Saved entries:
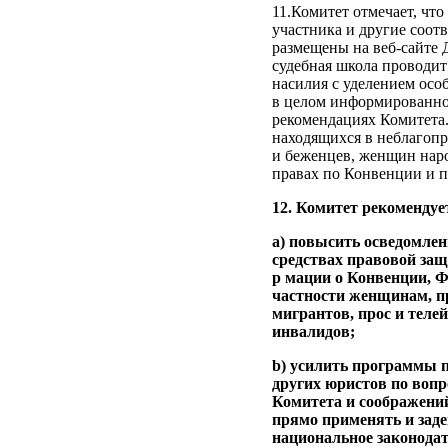
11.Комитет отмечает, чт
участника и другие соот
размещены на веб-сайте 
судебная школа проводи
насилия с уделением осо
в целом информированно
рекомендациях Комитета.
находящихся в неблагоп
и беженцев, женщин нар
правах по Конвенции и п
12. Комитет рекомендуе
a) повысить осведомле
средствах правовой защ
р мации о Конвенции, 
частности женщинам, п
мигрантов, прос и теле
инвалидов;
b) усилить программы п
других юристов по воп
Комитета и соображений
прямо применять и заде
национальное законодат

*ACTION ITEM*. If the word "Конвенции" appears in a line above, copy that line.

*SOLUTION TO THIS EXERCISE*.
правах по Конвенции и п
р мации о Конвенции, 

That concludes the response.